Another obvious factor that might affect weight-loss rate is weight: Perhaps people who weigh more lose faster. Because rate of weight loss changes during the first few weeks, I looked at this question two ways: using only data for Week 1 on the diet (early loss); and using only data after 4 weeks on the diet (later loss).


The top graph (early loss) shows that during Week 1, your weight has a big effect on your rate of weight loss. People who weigh more lose faster. The bottom graph (later loss) shows that after 4 weeks, your weight has much less effect on how fast you lose.

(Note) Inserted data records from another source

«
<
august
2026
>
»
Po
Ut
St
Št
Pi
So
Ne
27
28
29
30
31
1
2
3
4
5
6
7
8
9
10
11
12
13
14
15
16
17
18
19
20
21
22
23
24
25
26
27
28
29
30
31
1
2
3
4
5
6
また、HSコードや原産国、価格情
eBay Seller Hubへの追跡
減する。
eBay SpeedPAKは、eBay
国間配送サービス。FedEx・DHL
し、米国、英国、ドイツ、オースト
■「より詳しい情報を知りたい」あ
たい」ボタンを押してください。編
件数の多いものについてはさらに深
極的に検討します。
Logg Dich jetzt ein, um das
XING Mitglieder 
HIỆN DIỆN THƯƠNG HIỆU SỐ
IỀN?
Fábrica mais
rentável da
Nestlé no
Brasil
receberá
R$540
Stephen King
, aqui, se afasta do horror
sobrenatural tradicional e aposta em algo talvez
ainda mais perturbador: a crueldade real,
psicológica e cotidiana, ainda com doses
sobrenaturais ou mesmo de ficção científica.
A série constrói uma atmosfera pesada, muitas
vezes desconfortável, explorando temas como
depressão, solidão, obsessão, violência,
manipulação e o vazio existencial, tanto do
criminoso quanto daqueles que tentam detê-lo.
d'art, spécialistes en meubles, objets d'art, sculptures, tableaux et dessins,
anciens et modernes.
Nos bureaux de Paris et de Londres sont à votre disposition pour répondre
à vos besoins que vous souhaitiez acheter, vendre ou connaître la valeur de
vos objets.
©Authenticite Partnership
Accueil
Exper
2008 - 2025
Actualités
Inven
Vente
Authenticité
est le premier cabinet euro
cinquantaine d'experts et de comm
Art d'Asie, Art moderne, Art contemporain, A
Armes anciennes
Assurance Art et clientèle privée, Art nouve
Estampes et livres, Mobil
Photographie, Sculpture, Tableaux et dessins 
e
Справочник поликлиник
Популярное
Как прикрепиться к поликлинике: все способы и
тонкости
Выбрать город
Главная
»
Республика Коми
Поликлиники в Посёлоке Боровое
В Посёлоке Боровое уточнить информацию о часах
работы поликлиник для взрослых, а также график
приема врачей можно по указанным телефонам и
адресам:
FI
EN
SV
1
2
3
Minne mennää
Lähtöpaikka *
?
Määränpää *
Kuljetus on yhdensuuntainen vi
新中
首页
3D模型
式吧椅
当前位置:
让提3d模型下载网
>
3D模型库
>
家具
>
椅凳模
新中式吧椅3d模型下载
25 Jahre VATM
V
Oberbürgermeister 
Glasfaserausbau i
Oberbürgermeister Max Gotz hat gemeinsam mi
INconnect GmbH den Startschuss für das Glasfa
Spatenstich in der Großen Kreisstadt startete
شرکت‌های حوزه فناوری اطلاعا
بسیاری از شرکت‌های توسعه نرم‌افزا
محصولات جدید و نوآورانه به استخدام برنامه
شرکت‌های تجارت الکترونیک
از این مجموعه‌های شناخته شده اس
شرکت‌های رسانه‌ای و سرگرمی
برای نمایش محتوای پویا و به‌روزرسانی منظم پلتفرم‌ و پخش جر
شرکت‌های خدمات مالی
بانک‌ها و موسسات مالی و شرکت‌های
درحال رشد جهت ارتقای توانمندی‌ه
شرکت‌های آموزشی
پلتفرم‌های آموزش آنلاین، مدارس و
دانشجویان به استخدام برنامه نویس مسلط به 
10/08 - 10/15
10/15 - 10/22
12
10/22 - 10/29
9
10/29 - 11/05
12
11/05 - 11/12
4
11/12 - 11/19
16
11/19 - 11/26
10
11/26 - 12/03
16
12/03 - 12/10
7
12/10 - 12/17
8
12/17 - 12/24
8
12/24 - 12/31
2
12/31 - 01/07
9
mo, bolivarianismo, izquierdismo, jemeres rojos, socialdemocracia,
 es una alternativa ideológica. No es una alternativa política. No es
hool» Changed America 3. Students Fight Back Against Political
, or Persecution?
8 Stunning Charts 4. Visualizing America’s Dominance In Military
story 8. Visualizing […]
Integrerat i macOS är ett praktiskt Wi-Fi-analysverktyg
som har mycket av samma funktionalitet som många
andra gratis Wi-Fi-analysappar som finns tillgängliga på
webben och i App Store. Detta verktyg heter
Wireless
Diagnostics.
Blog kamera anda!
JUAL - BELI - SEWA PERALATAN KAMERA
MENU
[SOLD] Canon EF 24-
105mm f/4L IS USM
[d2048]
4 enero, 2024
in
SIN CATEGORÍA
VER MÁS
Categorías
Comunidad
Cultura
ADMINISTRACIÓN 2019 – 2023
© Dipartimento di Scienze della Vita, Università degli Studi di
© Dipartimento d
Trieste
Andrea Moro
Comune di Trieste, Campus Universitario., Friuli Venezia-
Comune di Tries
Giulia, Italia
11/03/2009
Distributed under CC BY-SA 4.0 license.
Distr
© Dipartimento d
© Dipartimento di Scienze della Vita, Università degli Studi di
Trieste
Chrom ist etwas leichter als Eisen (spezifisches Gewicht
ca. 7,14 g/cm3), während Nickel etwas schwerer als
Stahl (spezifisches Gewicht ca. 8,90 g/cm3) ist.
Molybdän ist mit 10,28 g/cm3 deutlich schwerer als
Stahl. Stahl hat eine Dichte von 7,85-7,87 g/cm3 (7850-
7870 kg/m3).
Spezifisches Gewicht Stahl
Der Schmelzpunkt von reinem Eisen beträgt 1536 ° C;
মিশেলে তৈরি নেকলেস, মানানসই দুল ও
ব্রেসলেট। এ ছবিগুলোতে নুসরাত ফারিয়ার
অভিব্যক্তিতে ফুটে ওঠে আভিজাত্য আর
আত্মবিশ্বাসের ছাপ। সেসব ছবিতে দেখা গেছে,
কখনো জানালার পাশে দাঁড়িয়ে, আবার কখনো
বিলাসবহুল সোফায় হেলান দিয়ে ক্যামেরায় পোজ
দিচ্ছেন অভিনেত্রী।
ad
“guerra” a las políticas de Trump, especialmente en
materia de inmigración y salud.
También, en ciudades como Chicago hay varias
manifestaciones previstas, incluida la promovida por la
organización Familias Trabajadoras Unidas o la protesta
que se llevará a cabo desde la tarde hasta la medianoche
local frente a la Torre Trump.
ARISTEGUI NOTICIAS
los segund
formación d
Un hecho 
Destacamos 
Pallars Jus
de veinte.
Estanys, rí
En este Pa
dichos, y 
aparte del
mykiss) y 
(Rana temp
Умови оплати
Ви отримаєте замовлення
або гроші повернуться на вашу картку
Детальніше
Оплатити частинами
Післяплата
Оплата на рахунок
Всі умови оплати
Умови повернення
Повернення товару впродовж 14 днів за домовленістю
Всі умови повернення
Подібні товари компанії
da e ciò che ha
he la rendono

My explanation: During the first week or so of SLD, most of the weight loss is not fat or water but the food in your digestive system. Because the diet has reduced your appetite, you are eating less each day. But the speed (inches/day) at which food travels through your digestive system does not change; so relatively full digestive system is slowly replaced by a relatively empty one. After this replacement — which takes about one week — is complete, further weight loss is all due to loss of fat. You comfortably lose fat at the rate at which your set point goes down. The long-term rate of weight loss is about 1 pound/week because the set point is going down about 1 pound/week.

Data analyses like these have never been published for any weight-loss method. Not that they’re sophisticated or clever or surprising — they’re not. Given (a) the amount of damage caused by obesity and (b) the amount of money spent on health research (2006 NIH budget: $28 billion), it’s quite a gap. Possibly related to the misguidedness I discussed last week.